The curriculum in sociology is designed to introduce students to the sociological perspective, which explores social structures, cultural factors, and other variables that intersect with, and influence, individual lives. Courses address a wide range of social phenomena, from patterns of everyday interaction to social and political revolutions. Sociology as a discipline focuses on recognizing and analyzing social determinants that shape our lives. That focus offers a unique potential not only for understanding society, but also for social action and social change.

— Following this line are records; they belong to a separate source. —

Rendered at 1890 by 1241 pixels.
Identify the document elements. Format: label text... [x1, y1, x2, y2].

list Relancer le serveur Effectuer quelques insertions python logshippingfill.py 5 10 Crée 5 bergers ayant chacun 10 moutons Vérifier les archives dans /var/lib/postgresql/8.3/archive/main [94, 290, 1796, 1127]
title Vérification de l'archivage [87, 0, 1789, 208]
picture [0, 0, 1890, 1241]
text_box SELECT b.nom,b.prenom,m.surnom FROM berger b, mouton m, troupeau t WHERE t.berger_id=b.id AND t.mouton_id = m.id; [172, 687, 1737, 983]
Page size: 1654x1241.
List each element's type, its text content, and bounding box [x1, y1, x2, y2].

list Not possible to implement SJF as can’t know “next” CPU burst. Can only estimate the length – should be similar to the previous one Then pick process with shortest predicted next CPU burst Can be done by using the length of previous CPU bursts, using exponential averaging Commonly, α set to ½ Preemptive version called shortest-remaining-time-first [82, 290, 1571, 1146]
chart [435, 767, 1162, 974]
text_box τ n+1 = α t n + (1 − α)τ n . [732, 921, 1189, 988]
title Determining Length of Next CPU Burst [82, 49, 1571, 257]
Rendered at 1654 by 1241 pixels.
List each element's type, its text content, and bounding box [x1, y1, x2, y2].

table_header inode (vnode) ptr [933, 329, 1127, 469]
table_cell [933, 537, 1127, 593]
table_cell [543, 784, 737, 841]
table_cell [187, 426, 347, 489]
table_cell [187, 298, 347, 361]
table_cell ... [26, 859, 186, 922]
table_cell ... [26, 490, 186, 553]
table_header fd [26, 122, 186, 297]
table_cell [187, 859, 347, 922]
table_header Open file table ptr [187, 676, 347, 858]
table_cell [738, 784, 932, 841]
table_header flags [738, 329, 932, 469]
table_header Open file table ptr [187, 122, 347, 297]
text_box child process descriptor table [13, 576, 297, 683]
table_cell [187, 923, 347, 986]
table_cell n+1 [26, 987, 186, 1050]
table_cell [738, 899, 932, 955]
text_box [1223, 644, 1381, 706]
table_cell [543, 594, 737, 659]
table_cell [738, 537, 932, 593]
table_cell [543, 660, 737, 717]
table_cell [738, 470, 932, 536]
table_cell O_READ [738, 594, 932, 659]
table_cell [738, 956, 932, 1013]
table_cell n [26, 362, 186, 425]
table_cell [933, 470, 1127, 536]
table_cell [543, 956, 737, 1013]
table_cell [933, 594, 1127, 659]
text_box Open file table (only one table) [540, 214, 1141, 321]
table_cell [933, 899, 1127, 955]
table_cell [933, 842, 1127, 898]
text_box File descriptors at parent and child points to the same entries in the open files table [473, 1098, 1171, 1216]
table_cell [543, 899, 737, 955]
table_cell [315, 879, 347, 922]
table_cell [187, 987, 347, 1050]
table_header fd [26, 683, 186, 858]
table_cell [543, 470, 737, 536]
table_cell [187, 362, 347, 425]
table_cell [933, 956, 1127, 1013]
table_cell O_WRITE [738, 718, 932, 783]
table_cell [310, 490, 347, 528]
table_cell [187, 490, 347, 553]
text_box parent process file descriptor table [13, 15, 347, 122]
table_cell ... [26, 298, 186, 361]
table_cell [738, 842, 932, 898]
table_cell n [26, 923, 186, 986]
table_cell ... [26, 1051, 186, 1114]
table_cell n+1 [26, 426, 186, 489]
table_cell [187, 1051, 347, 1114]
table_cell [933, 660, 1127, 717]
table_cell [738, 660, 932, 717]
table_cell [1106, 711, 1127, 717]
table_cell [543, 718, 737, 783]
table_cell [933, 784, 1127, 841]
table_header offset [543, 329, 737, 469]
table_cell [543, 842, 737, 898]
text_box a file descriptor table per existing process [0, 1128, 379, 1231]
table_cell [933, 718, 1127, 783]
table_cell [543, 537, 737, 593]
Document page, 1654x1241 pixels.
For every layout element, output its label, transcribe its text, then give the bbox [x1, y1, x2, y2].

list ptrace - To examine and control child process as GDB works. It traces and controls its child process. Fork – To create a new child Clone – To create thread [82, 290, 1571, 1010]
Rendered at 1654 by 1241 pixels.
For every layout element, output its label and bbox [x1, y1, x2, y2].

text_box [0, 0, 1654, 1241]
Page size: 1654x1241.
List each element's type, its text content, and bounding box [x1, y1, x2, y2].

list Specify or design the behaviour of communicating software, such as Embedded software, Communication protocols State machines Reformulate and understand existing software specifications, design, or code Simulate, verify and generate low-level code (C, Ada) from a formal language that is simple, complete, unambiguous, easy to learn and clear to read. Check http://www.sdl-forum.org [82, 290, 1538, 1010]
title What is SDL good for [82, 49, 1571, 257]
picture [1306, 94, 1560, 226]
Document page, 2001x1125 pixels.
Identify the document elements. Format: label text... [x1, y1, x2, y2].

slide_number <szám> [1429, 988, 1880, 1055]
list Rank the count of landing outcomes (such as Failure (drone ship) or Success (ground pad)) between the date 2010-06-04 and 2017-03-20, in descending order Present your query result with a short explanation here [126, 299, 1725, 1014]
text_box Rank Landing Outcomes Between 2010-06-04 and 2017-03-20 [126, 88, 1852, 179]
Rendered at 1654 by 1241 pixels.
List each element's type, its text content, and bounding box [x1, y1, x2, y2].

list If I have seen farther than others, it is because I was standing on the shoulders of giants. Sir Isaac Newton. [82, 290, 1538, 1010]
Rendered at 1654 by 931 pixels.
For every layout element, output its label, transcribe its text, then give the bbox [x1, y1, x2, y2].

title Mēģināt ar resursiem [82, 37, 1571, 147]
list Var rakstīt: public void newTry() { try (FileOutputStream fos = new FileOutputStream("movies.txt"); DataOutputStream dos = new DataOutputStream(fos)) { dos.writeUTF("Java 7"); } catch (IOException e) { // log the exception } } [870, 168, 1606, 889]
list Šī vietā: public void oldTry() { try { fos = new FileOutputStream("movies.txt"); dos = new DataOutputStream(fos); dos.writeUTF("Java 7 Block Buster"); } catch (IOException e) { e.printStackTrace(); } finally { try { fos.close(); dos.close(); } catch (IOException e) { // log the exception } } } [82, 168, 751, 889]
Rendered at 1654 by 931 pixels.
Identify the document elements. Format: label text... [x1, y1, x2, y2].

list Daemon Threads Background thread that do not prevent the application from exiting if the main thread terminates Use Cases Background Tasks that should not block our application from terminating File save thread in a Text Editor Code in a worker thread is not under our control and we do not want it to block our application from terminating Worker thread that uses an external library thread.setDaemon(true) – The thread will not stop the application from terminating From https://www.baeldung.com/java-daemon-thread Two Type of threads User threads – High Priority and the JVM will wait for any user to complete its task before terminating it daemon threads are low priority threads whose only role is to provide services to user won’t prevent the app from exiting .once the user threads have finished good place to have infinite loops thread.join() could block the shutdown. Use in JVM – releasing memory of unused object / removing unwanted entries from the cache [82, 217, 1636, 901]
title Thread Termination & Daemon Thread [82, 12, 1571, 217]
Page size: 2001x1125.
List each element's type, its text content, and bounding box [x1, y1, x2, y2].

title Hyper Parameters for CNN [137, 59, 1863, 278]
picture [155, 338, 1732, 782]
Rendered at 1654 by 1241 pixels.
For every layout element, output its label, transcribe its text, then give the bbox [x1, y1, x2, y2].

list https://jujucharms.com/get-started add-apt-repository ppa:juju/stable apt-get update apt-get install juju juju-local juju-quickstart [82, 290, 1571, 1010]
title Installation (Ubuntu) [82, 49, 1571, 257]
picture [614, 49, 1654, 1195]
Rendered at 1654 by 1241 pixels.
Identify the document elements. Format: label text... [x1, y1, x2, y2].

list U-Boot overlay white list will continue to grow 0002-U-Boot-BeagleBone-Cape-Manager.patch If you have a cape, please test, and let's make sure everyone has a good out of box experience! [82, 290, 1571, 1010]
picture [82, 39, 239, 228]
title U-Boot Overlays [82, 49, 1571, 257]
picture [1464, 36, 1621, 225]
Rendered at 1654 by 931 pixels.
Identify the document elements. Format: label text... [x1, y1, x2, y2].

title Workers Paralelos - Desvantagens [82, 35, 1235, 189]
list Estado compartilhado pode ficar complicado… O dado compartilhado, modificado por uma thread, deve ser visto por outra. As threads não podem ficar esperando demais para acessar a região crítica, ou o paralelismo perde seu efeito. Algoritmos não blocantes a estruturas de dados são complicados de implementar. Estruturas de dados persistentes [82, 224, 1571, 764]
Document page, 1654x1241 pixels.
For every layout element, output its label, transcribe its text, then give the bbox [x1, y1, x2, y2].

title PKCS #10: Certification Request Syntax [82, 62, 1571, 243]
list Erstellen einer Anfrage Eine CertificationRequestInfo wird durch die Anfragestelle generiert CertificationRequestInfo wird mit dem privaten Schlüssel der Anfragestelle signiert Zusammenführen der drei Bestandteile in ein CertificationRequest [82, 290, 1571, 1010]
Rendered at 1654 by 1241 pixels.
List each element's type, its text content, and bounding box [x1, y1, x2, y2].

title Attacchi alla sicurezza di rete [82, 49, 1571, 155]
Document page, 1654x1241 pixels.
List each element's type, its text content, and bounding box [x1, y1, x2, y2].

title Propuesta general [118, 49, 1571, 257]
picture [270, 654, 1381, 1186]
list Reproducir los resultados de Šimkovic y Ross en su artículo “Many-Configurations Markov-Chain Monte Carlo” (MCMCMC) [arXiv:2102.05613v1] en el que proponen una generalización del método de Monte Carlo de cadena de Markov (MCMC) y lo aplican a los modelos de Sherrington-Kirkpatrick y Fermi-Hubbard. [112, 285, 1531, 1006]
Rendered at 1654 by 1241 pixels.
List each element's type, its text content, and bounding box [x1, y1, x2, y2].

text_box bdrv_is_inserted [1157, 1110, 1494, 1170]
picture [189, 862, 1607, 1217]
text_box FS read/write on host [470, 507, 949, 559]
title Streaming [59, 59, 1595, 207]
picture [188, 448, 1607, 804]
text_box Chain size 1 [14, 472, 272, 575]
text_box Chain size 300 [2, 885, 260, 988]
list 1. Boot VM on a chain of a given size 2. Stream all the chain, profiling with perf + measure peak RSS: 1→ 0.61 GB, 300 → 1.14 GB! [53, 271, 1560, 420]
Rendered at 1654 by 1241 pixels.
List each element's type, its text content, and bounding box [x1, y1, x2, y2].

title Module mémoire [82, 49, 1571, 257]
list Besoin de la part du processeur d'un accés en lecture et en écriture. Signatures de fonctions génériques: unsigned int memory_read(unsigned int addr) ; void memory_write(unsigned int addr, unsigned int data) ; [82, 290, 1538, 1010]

The curriculum offers a variety of 100- and 200-level courses introducing sociology and many of the specific topics and issues addressed by sociologists. Most 200-level courses are open to first-year students and have no prerequisites. The core courses for the major also begin at the 200 level. These core courses focus on developing the skills and tools necessary for a more advanced application of a sociological perspective, preparing students for more advanced course work and thesis research.

The methods and substantive areas of sociology provide an excellent background for a wide range of careers in fields such as government, public policy, law, social research, community work, social activism, health, human services, social work, counseling, education, business, human resources, advertising, and market research, as well as a strong foundation for graduate study in sociology and a variety of applied or related areas including law, criminal justice, social work, business, public policy and public administration, urban and community planning, health care administration, public health, education, survey research administration, and journalism.

More information on the department, including career information, is available on the website (

Major Requirements

1) All of the following:
SOC 204. Theoretical Foundations of Sociology.
SOC 205. Research Methods for Sociology.
SOC 405. Senior Capstone in Sociology.
SOC 457 or 458. Senior Thesis.

2) Seven additional sociology courses, at least two of which must be at the 300-level. One Short Term sociology course and one independent study in sociology may also be taken to fulfill the major, but neither of these can count as one of the two 300-level courses.

Majors planning to study abroad should consult the FAQs for study abroad on the department's website (

Pass/Fail Grading Option

Pass/fail grading may not be elected for courses applied toward the major.